CN107330442A

CN107330442A - In a kind of combination class between compactness and class separation property increment fuzzy clustering method

Info

Publication number: CN107330442A
Application number: CN201710387502.8A
Authority: CN
Inventors: 刘永利; 段天毅; 刘静; 晁浩; 陈敬丽
Original assignee: Henan University of Technology
Current assignee: Henan University of Technology
Priority date: 2017-05-25
Filing date: 2017-05-25
Publication date: 2017-11-07

Abstract

The present invention proposes a kind of increment fuzzy clustering method of separation property between compactness and class in combination class, and this method splits data into continuous data block, and is handled in order, and this method can handle large-scale data and data flow.After being weighted to FCS algorithms, single channel increment method can be used.After this method, processing speed is significantly improved, and does not interfere with the accuracy of cluster.

Description

In a kind of combination class between compactness and class separation property increment fuzzy clustering method

Technical field

The present invention relates to a kind of clustering method, in particular it relates in a kind of combination class between compactness and class separation property increasing Fuzzy clustering method is measured, belongs to Data Mining.

Background technology

The high data object of similarity is divided into a cluster by clustering algorithm, and the high data object of distinctiveness ratio is divided into not Same cluster.So far, the achievement in research for clustering algorithm is plentiful and substantial, according to accumulation rule of the data object in cluster not Together, these algorithms can be divided into hard cluster and fuzzy clustering.In hard cluster, each data object can only be under the jurisdiction of a certain completely Individual cluster；And fuzzy clustering then requires that each data object is under the jurisdiction of multiple clusters with different probability.Comparatively speaking, two class algorithm Have his own strong points, hard clustering algorithm is simply efficient, and fuzzy clustering algorithm more meets cognition of the people to objective world.

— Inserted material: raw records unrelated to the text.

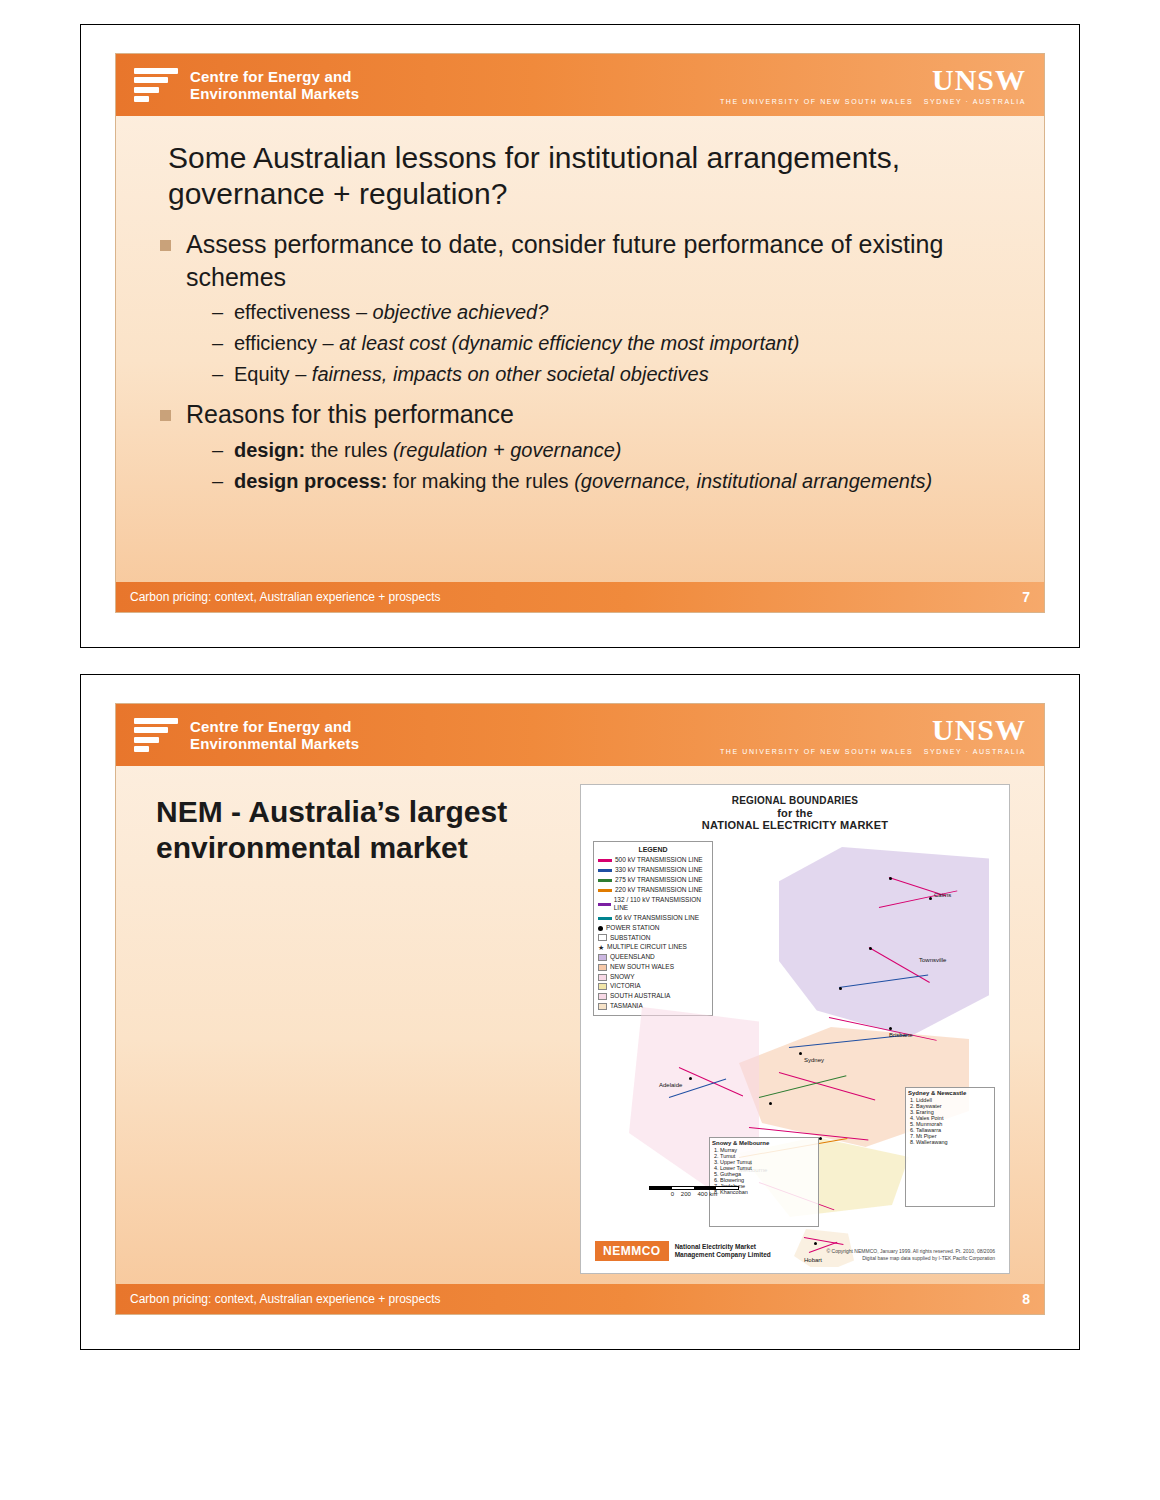Centre for Energy and
Environmental Markets
UNSW
THE UNIVERSITY OF NEW SOUTH WALES SYDNEY · AUSTRALIA
Some Australian lessons for institutional arrangements, governance + regulation?
Assess performance to date, consider future performance of existing schemes
effectiveness – objective achieved?
efficiency – at least cost (dynamic efficiency the most important)
Equity – fairness, impacts on other societal objectives
Reasons for this performance
design: the rules (regulation + governance)
design process: for making the rules (governance, institutional arrangements)
Carbon pricing: context, Australian experience + prospects
7
Centre for Energy and
Environmental Markets
UNSW
THE UNIVERSITY OF NEW SOUTH WALES SYDNEY · AUSTRALIA
NEM - Australia’s largest environmental market
REGIONAL BOUNDARIES
for the
NATIONAL ELECTRICITY MARKET
LEGEND
500 kV TRANSMISSION LINE
330 kV TRANSMISSION LINE
275 kV TRANSMISSION LINE
220 kV TRANSMISSION LINE
132 / 110 kV TRANSMISSION LINE
66 kV TRANSMISSION LINE
POWER STATION
SUBSTATION
★MULTIPLE CIRCUIT LINES
QUEENSLAND
NEW SOUTH WALES
SNOWY
VICTORIA
SOUTH AUSTRALIA
TASMANIA
Cairns
Townsville
Brisbane
Sydney
Melbourne
Adelaide
Hobart
Snowy & Melbourne
Murray
Tumut
Upper Tumut
Lower Tumut
Guthega
Blowering
Jindabyne
Khancoban
Sydney & Newcastle
Liddell
Bayswater
Eraring
Vales Point
Munmorah
Tallawarra
Mt Piper
Wallerawang
0 200 400 km
NEMMCO
National Electricity Market
Management Company Limited
© Copyright NEMMCO, January 1999. All rights reserved. Pt. 2010, 08/2006
Digital base map data supplied by I-TEK Pacific Corporation
Carbon pricing: context, Australian experience + prospects
8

Either hard cluster or fuzzy clustering, most of clustering algorithm only considers compactness in class, and ignores between class point From property, therefore FCS (Fuzzy Compactness and Separation) algorithm is suggested.FCS algorithms ensure that tight in class While cause property is minimum, separation property is maximum between class, and the characteristic with hard cluster and fuzzy clustering, can effectively lift cluster essence Degree and cluster efficiency.

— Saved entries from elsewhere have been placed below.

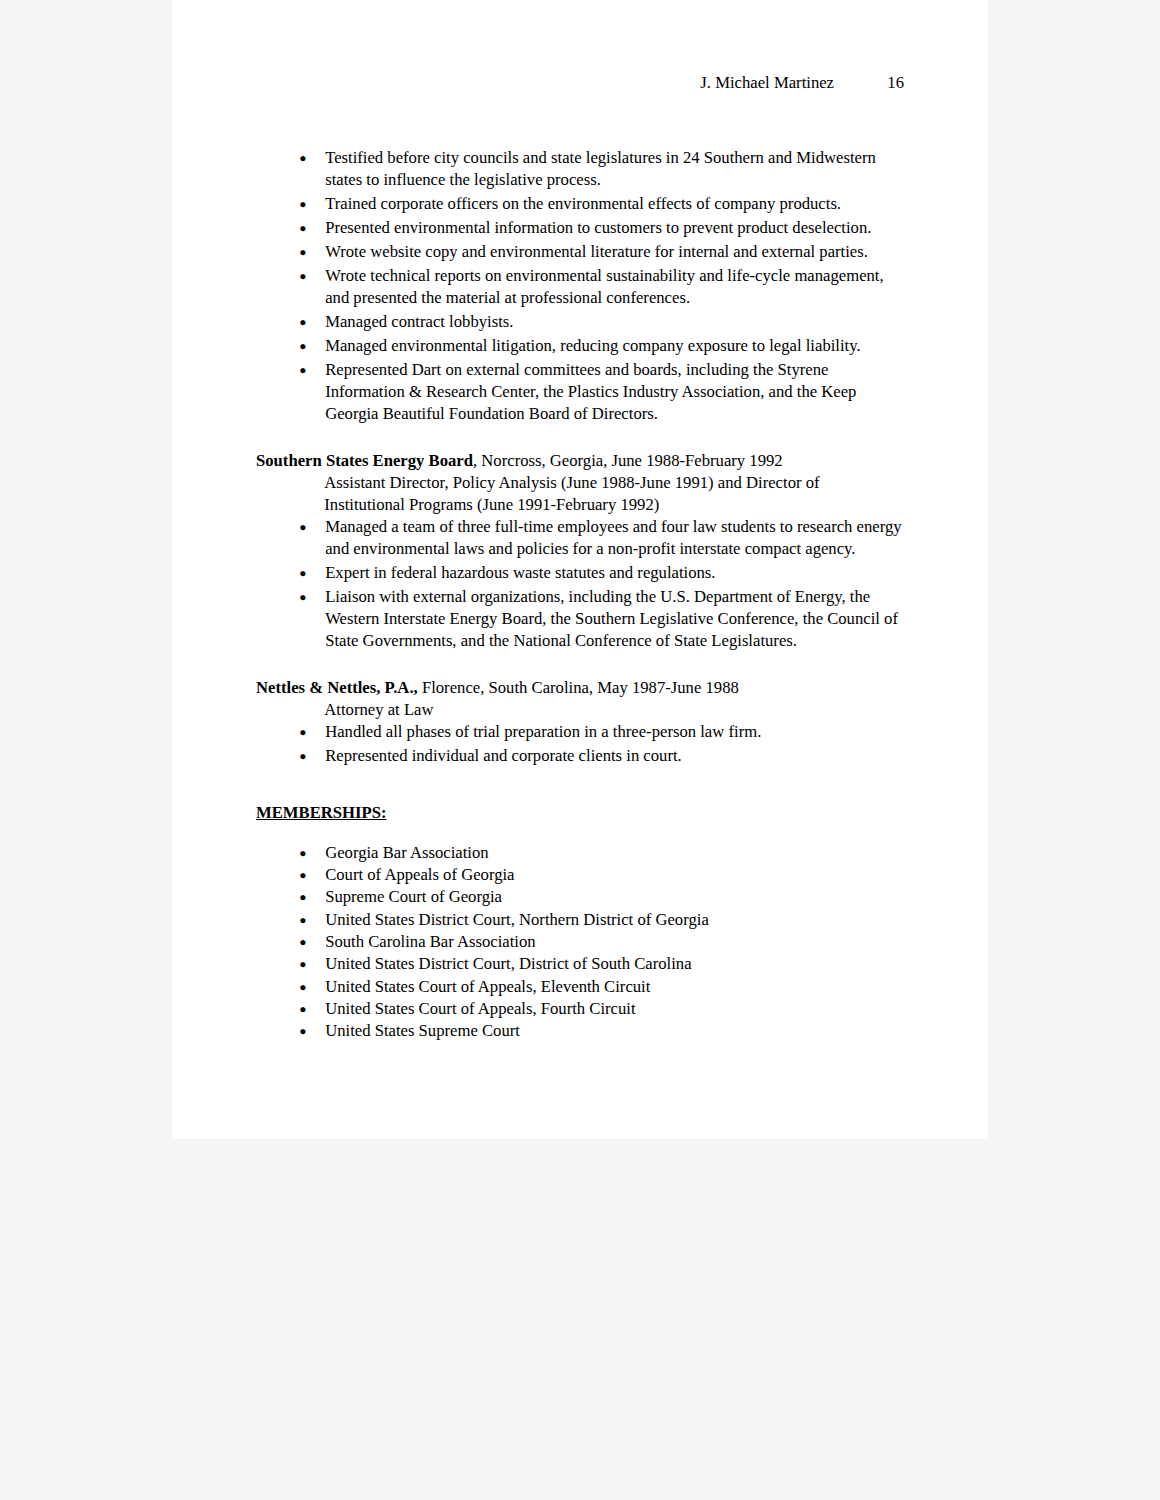J. Michael Martinez 16
Testified before city councils and state legislatures in 24 Southern and Midwestern states to influence the legislative process.
Trained corporate officers on the environmental effects of company products.
Presented environmental information to customers to prevent product deselection.
Wrote website copy and environmental literature for internal and external parties.
Wrote technical reports on environmental sustainability and life-cycle management, and presented the material at professional conferences.
Managed contract lobbyists.
Managed environmental litigation, reducing company exposure to legal liability.
Represented Dart on external committees and boards, including the Styrene Information & Research Center, the Plastics Industry Association, and the Keep Georgia Beautiful Foundation Board of Directors.
Southern States Energy Board, Norcross, Georgia, June 1988-February 1992
Assistant Director, Policy Analysis (June 1988-June 1991) and Director of Institutional Programs (June 1991-February 1992)
Managed a team of three full-time employees and four law students to research energy and environmental laws and policies for a non-profit interstate compact agency.
Expert in federal hazardous waste statutes and regulations.
Liaison with external organizations, including the U.S. Department of Energy, the Western Interstate Energy Board, the Southern Legislative Conference, the Council of State Governments, and the National Conference of State Legislatures.
Nettles & Nettles, P.A., Florence, South Carolina, May 1987-June 1988
Attorney at Law
Handled all phases of trial preparation in a three-person law firm.
Represented individual and corporate clients in court.
MEMBERSHIPS:
Georgia Bar Association
Court of Appeals of Georgia
Supreme Court of Georgia
United States District Court, Northern District of Georgia
South Carolina Bar Association
United States District Court, District of South Carolina
United States Court of Appeals, Eleventh Circuit
United States Court of Appeals, Fourth Circuit
United States Supreme Court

But FCS algorithms can not effectively handle large-scale data and flow data, therefore, the present invention proposes a kind of combine in class The increment fuzzy clustering method of separation property between compactness and class.This method is pressed suitable by splitting data into continuous data block Sequence is handled, and the present invention is handled large-scale data and data flow.

The content of the invention

In order to solve problems of the prior art, the present invention proposes a kind of to combine in class separation property between compactness and class Increment fuzzy clustering method.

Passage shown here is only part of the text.